Donald Trump’s election and the appointment of Betsy DeVos as Secretary of Education sends an anti-professional politician, anti-technocrat, pro-business message. Not surprisingly, DeVos’ preference for charter schools correlates strongly with the family Amway business model.
DeVos has a long history of fermenting change in favor of vouchers and charter schools though she is not herself an educator nor does she have any formal education in teaching and learning.
{mosads}Still, it is fair to recognize what she and other critics have noted — that public education has suffered mightily at the hands of bureaucrats, legislators, and in some cases teachers. Public confidence in public schools has deteriorated steadily, significantly, and pitifully, with Gallup reporting a fifty percent decline from 1973 to 2012.
Decisions made over decades by a variety of actors who collectively shaped public education but were largely individually unaccountable for the result literally invited the voucher/charter school movement. It is not surprising that people with a pro-competitive, pro-business, anti-big government philosophy came to the fore.
Now, after decades, charter schools have become more political football than a clear solution to an ongoing problem. In Michigan, where DeVos had the greatest impact and 80% of charter schools are for-profit, the evidence is mixed (a common result).
A 2013 Stanford study showed charter schools in Michigan on a positive trend line though with inconsistent results: “Slightly more than half of Detroit charter schools were not significantly different from their market.” Middling success in a state where the largest public school system had to be bailed out.
As Forbes reports, “Charter schools are frequently a way for politicians to reward their cronies.” So it is not difficult to find parental frustration, “Who else has time to take their kids to all these places to try to find quality education?”
Setting aside for a moment failed public schools, the voucher option has some inherent problems:
- It undercuts the community school in favor of a geographically dispersed “community.”
- It favors more mobile families, i.e., reliable transportation, more money, and more time.
- It forces schools to compete for resources, both students and supporters, through a process that ensures and often ignores the group of under-resourced, less well-run, less political savvy schools that under-serve their students.
- It fosters a misalignment between social goals and short-term financial ones, creating known externalities, not unlike for-profit prisons. In these situations too often politics, not markets, determine profits.
This investor-fueled model for K-12 education in Michigan can and does leave behind significant numbers of students. Scott Romney — a Harvard-trained lawyer, Michigan businessman and brother of Mitt Romney — noted, “The point was to raise all schools … Instead, we’ve had a total and complete collapse of education in this city … This is a public service, this isn’t just a business … I don’t believe in the free market for police or fire.”
Assessment is tricky because poor learning can be linked to non-education variables like home life and regular meals. Other variables include problems public schools wrestled with over decades of social change, such as the number of children born to single mothers; economic decline or stagnation for 60-80% of households, and for which solutions require resources. The seemingly endless debate about the impact of the Head Start program illustrates the difficulty and politics of learning assessment.

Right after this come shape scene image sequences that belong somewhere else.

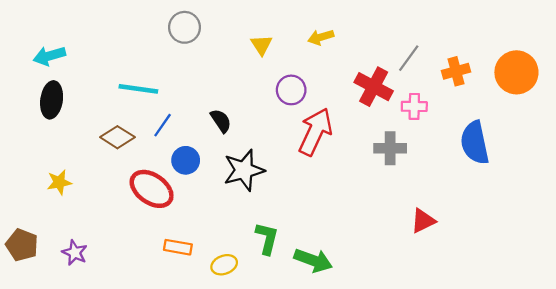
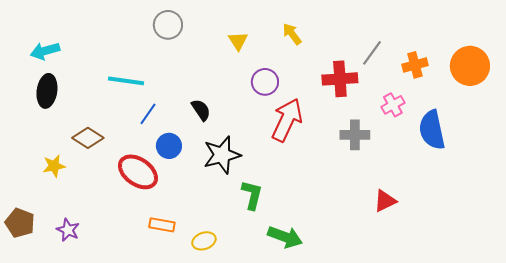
yellow arrow: (321, 37) -> (292, 34), turned 70
red cross: (374, 87) -> (340, 79), turned -32
pink cross: (414, 106) -> (393, 105), moved, turned -30
brown diamond: (117, 137) -> (88, 138), moved
green L-shape: (267, 238) -> (252, 195), moved

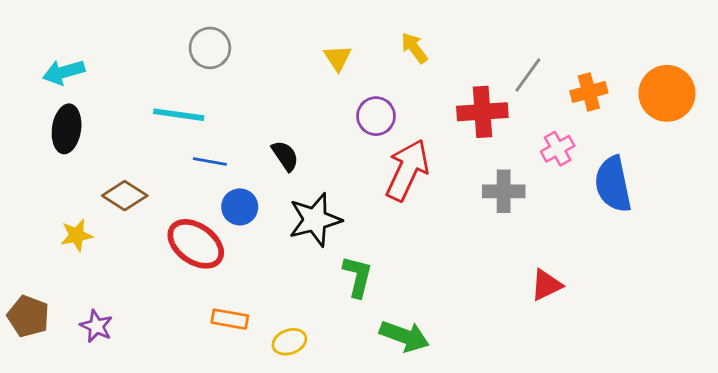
gray circle: (168, 25) -> (210, 48), moved
blue line: (148, 114) -> (210, 162), turned 65

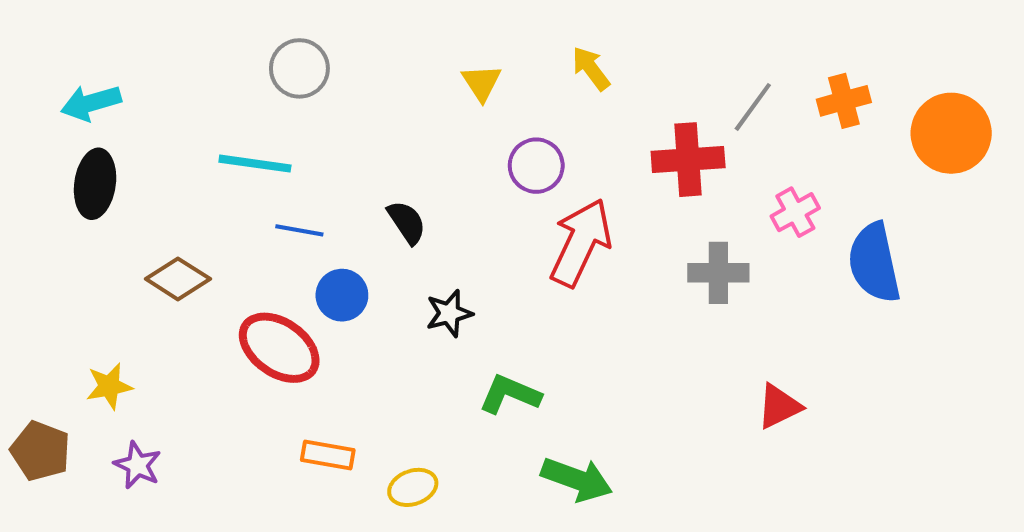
orange cross: (589, 92) -> (844, 101), moved
black star: (315, 220) -> (449, 313), size x0.6
yellow star: (76, 235) -> (109, 386), moved
green L-shape: (358, 276) -> (510, 394), turned -81

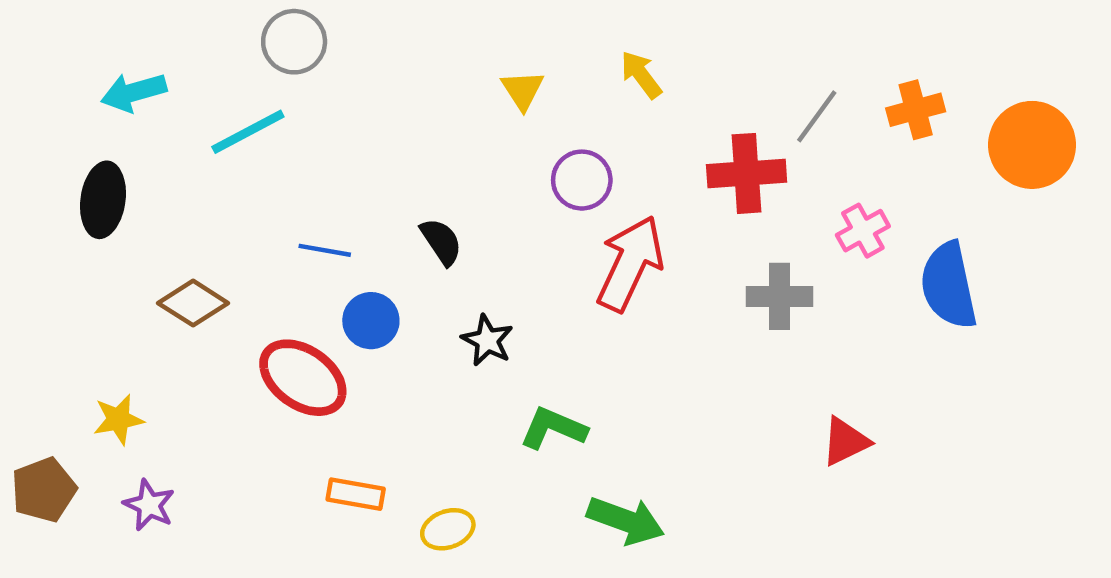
gray circle: (299, 68) -> (294, 42), moved
cyan arrow: (91, 103) -> (134, 92), moved
cyan line: (255, 164) -> (248, 132), moved, turned -36
black star: (449, 313) -> (487, 340), turned -30
brown pentagon: (40, 451) -> (44, 490), turned 30

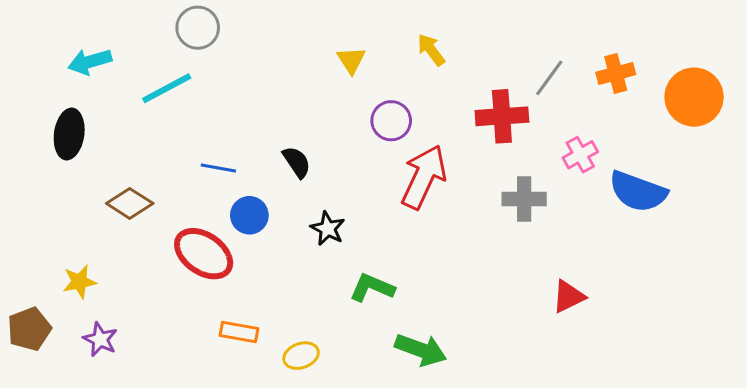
blue semicircle: (949, 285) -> (638, 192), turned -58

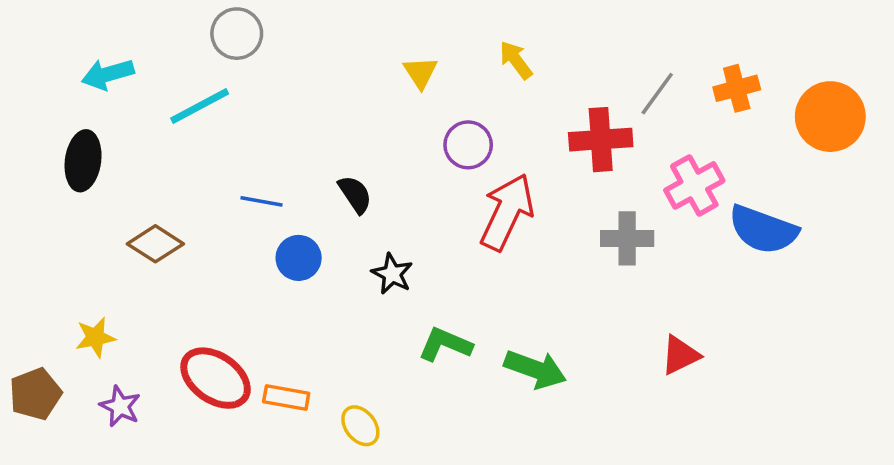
pink cross: (580, 155) -> (694, 185), size x1.4
red ellipse: (204, 254) -> (216, 378), moved
green arrow: (421, 350) -> (535, 369), moved
yellow ellipse: (301, 356) -> (360, 426), turned 72

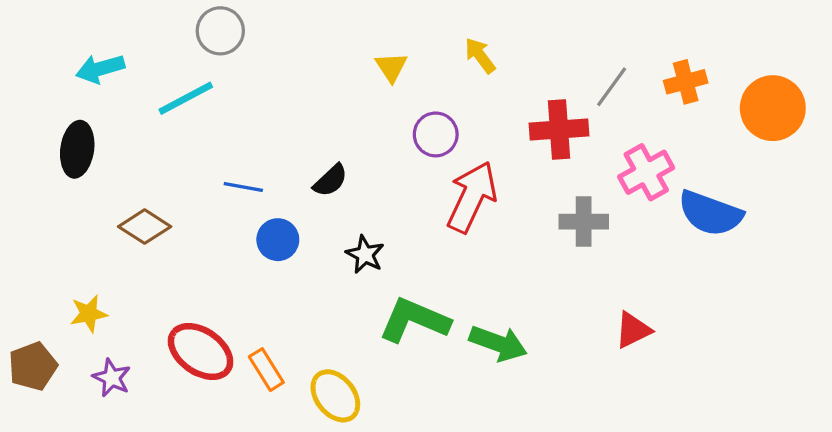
black semicircle: (355, 194) -> (330, 180), turned 81
green L-shape: (445, 344) -> (414, 320), size x1.4
orange rectangle: (286, 397) -> (266, 370), turned 48
yellow ellipse: (360, 426) -> (335, 396), size x1.4

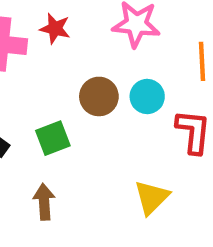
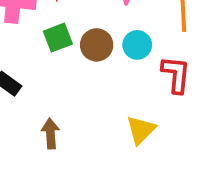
green square: (53, 138) -> (58, 38), moved

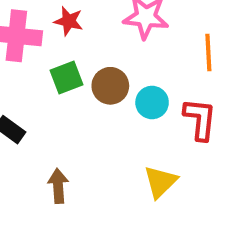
cyan circle: (137, 45) -> (152, 102), moved

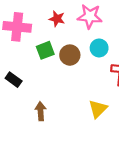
red star: (69, 21) -> (57, 19), moved
cyan circle: (152, 102) -> (99, 48), moved

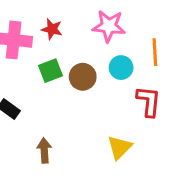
red star: (57, 19) -> (52, 29), moved

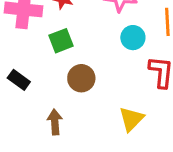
brown circle: (83, 77) -> (81, 78), moved

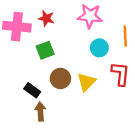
black rectangle: (19, 80) -> (32, 90), moved
yellow triangle: (131, 119) -> (86, 82), moved

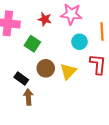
red star: (46, 18) -> (45, 19), moved
green square: (45, 50) -> (32, 44), turned -35

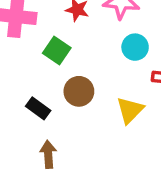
yellow triangle: (68, 71) -> (130, 110), moved
brown arrow: (28, 97) -> (48, 154), moved

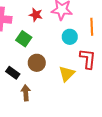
brown arrow: (48, 154) -> (26, 93), moved

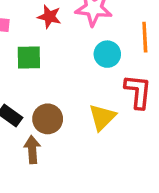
green square: (24, 39) -> (29, 58), turned -35
brown circle: (37, 63) -> (48, 119), moved

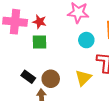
red star: (49, 17) -> (39, 22), moved

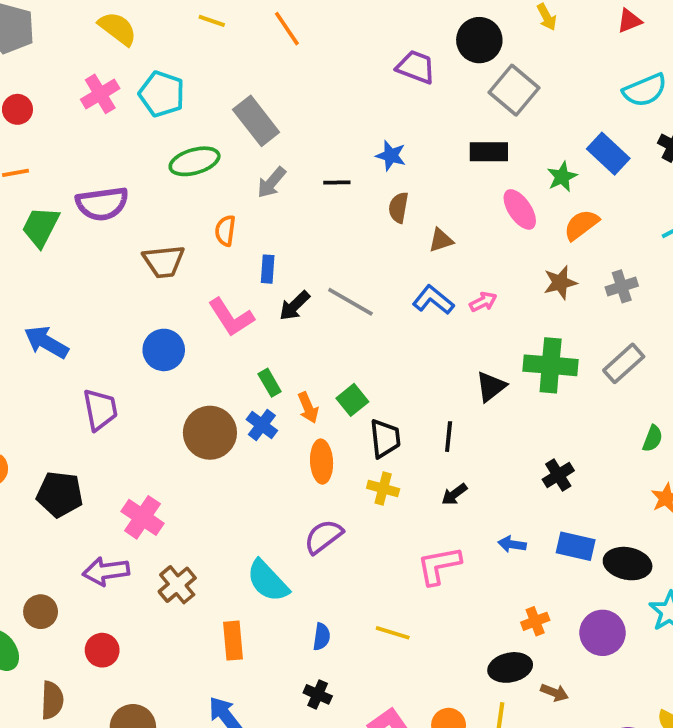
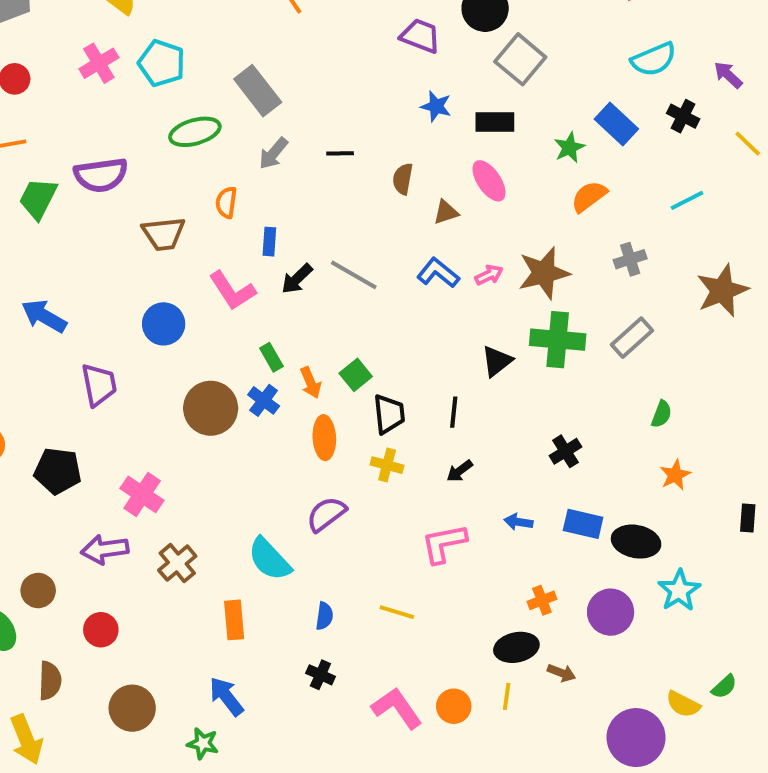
blue star: (391, 156) -> (436, 106), moved
pink ellipse: (520, 209) -> (489, 181), moved
brown star: (560, 283) -> (544, 273), moved, size x1.5

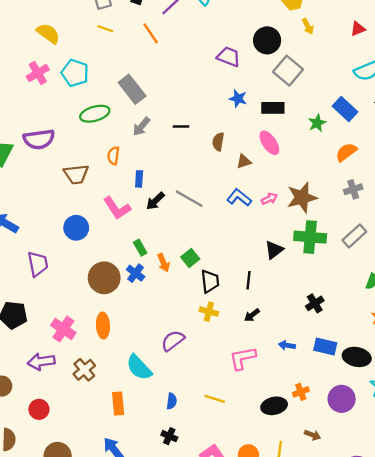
orange semicircle: (589, 197) -> (346, 152), moved
orange ellipse: (324, 438) -> (103, 326), moved
black ellipse: (516, 647) -> (274, 406), moved

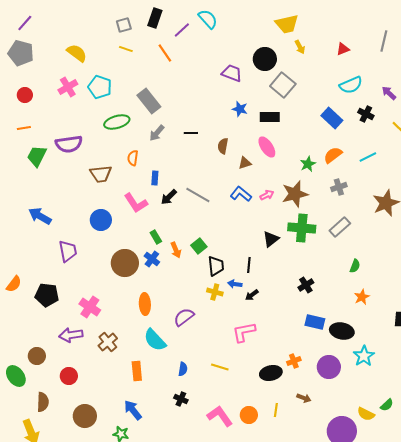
green star: (317, 123) -> (308, 164), moved
orange ellipse: (103, 326) -> (145, 304), moved
blue arrow: (287, 345) -> (235, 284), moved

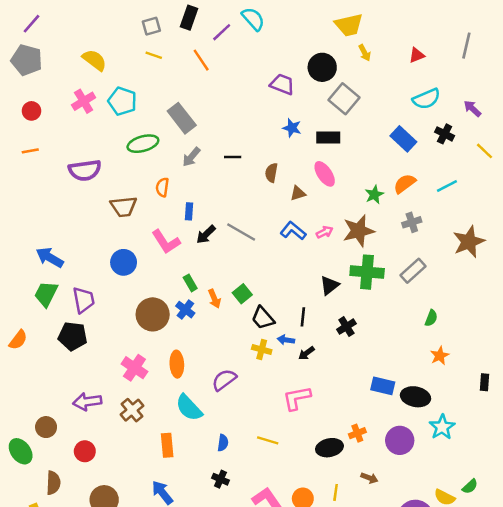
green trapezoid: (37, 156) -> (46, 294), moved
black trapezoid: (216, 266) -> (263, 318), turned 145
black cross: (306, 285) -> (346, 327), moved
black pentagon: (47, 295) -> (73, 336), moved
pink cross: (90, 307) -> (134, 368), moved

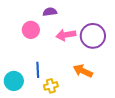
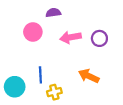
purple circle: (93, 36) -> (99, 38), size x0.6

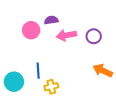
purple semicircle: (53, 13) -> (51, 20), moved
orange arrow: (89, 76) -> (103, 71), moved

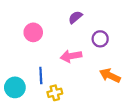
purple semicircle: (51, 20) -> (75, 17), moved, turned -32
pink arrow: (66, 35) -> (71, 56), moved

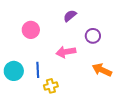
cyan circle: (15, 87) -> (14, 71), moved

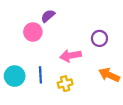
purple semicircle: (70, 16) -> (48, 16), moved
yellow cross: (51, 86) -> (65, 84), moved

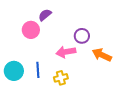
purple circle: (99, 38) -> (82, 36), moved
orange arrow: (109, 75) -> (102, 55), moved

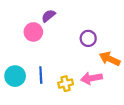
pink arrow: (66, 52) -> (91, 78), moved

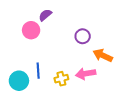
cyan circle: (15, 76) -> (19, 81), moved

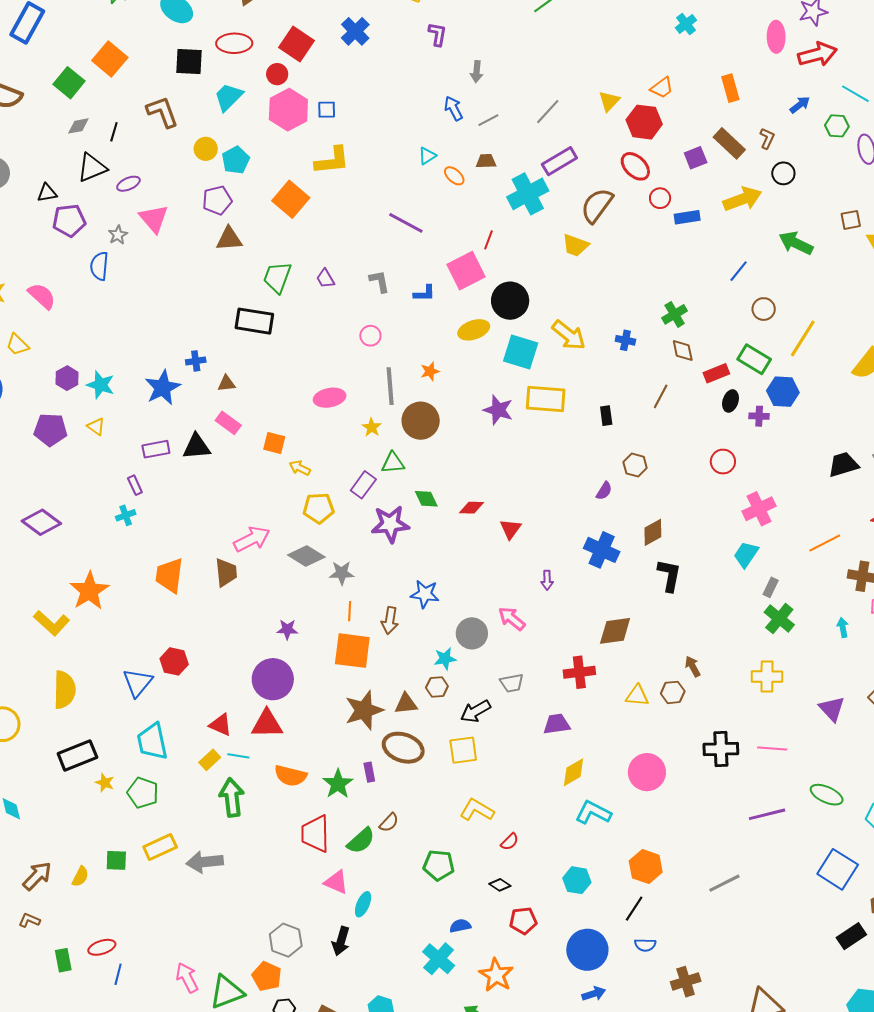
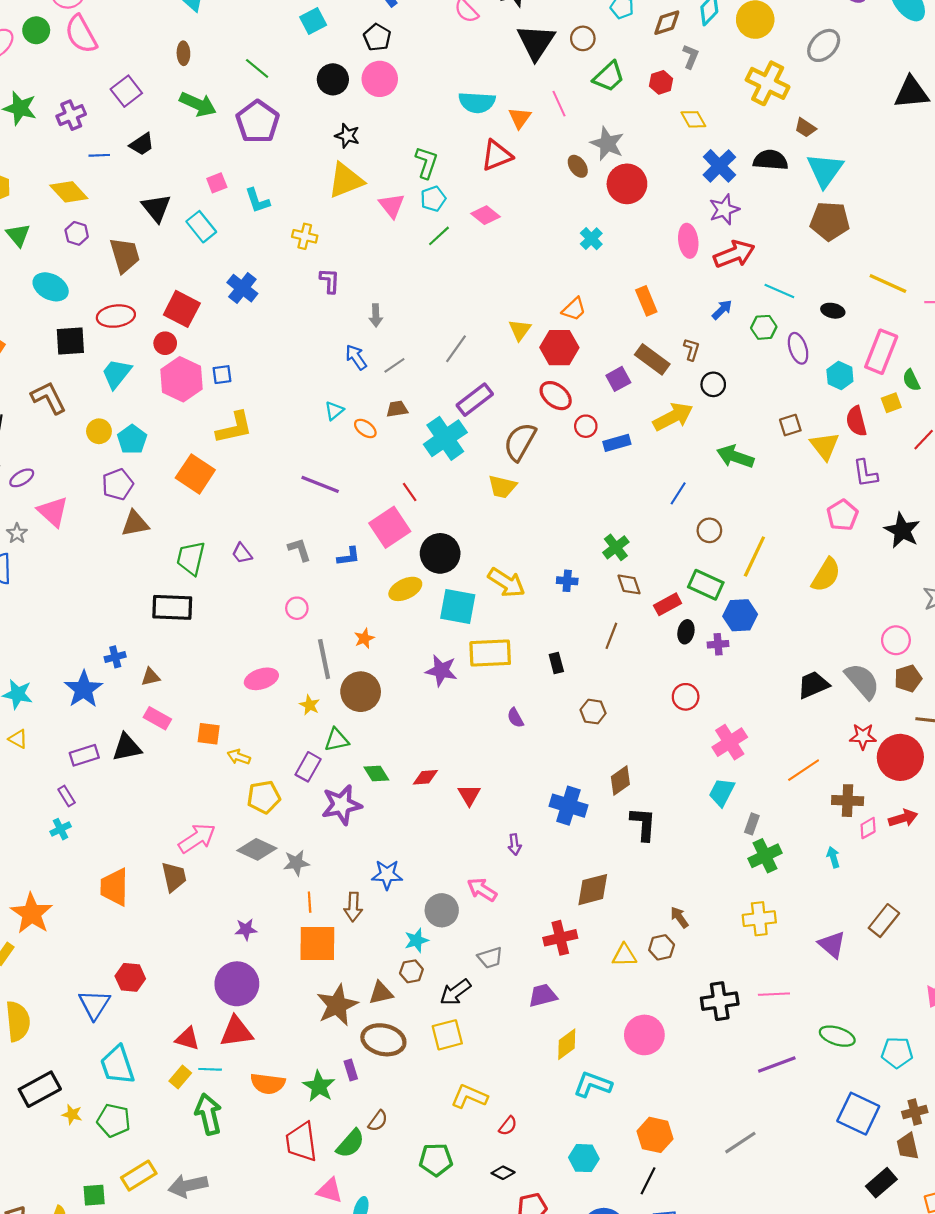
red line: (488, 240) -> (410, 492), turned -48
purple semicircle: (604, 491) -> (515, 718), moved, turned 126
green cross: (779, 619) -> (765, 856), turned 32

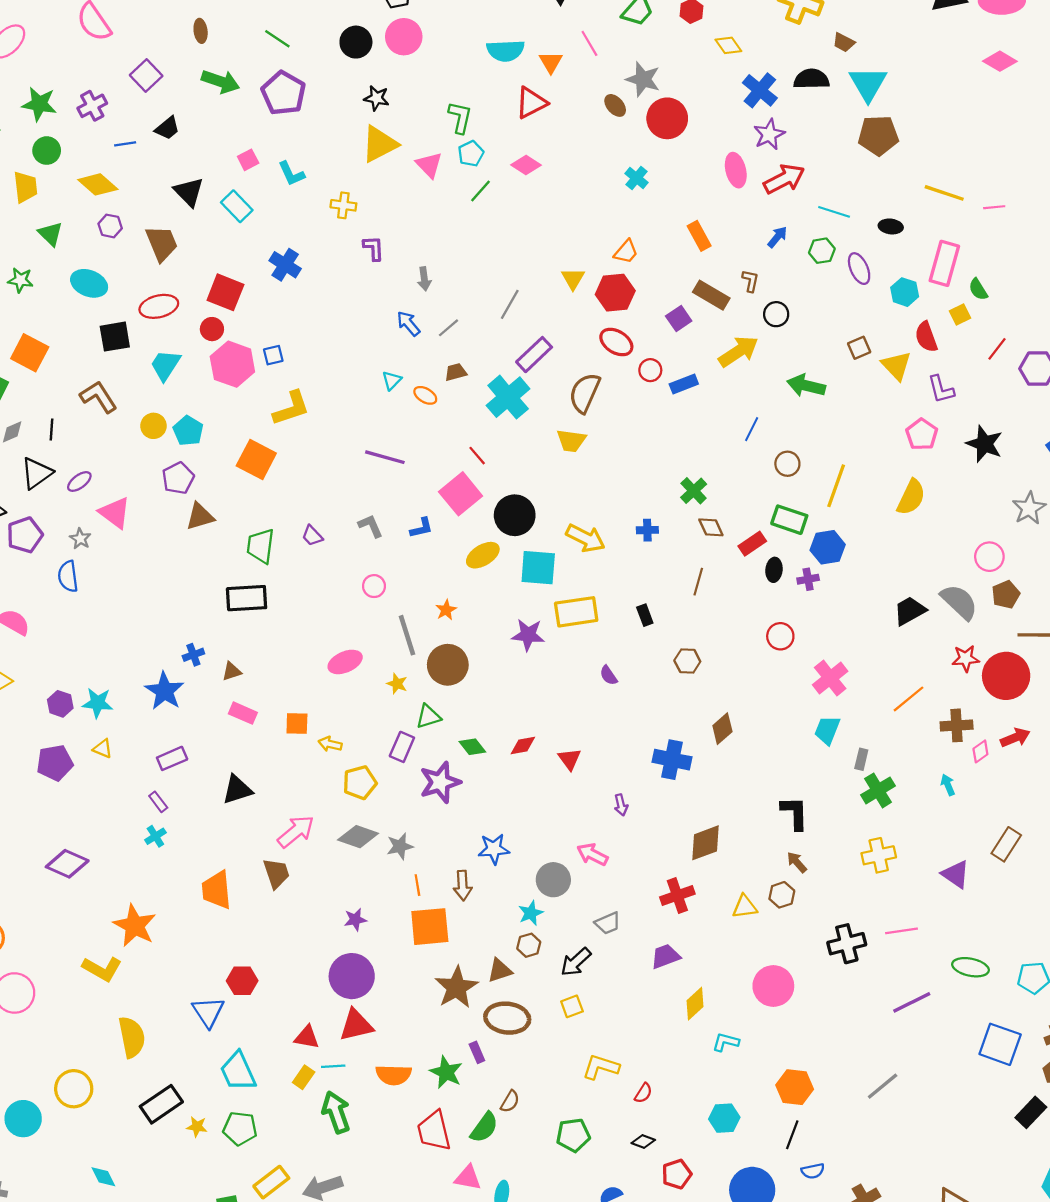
green circle: (36, 30) -> (47, 151), moved
black triangle: (127, 747) -> (237, 790), moved
black L-shape: (643, 824) -> (795, 813), moved
yellow square: (447, 1035) -> (572, 1006), size x0.7
cyan L-shape: (593, 1084) -> (726, 1042), size x0.7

The DeVos family accumulated wealth by growing Amway, a multi level marketing (MLM) company that offers an “opportunity” that some former distributors warn against, a culture described as cult-like, and one that likely results in less not more money for the vast majority of participants.
Though firm data is difficult to obtain because Amway is private, I suspect that after a half a century it derives a miniscule percent of total profits from product sales in the U.S., having conceivably exhausted or nearly exhausted its potential recruit base.
For example, it is difficult to find independent evidence of consumer preference for Amway brands in the U.S., whereas independent evidence of the popularity of other brands, such as P&G and Unilever, can be readily found.
The similarities between the voucher/charter school approach and the MLM business model are obvious as both represent a pro-competitive, pro-business, anti-big government philosophy. Both believe market mechanisms produce the best results by presenting opportunities to reward success based on individual choice and commitment.
In spirit, both purport to fairly parcel out rewards, and therefore also the absence of rewards, based on market dynamics free from manipulations. Needless to say, that is nonsense.
The manipulation of data in Ohio shows the success of charter schools can and has been manipulated. And research by TruthInAdvertising.org documents widespread misrepresentations and out-right fraud among MLM companies’ representatives.
The purist defense of market forces to fix our schools or to fairly present low-cost entry opportunities to own one’s own business fails in multiple ways:
- The market does not exist beyond the reach of those wishing to politicize the results.
- The market only works well, according to its own theory, if buyers have solid, reliable information on the quality and price of the product, service, or business opportunity being offered.
- Adam Smith’s market requires that winners be unable to influence who wins and who loses in future competitions. While I know more about MLM companies than charter schools, I can say with confidence that all of these failings can be found in each arena.
Finally, purists often present a survival-of-the-fittest Darwinian notion that actually has little regard for those who, according to the determinations of their flawed market, are less fit. Is that really what we expect for our children? Is this the promise of the MLM “opportunity” for those with few options?
In education or business the notion is dangerous as some who accumulate wealth and power then go on to shape the future of market competition and the economic allocation of resources.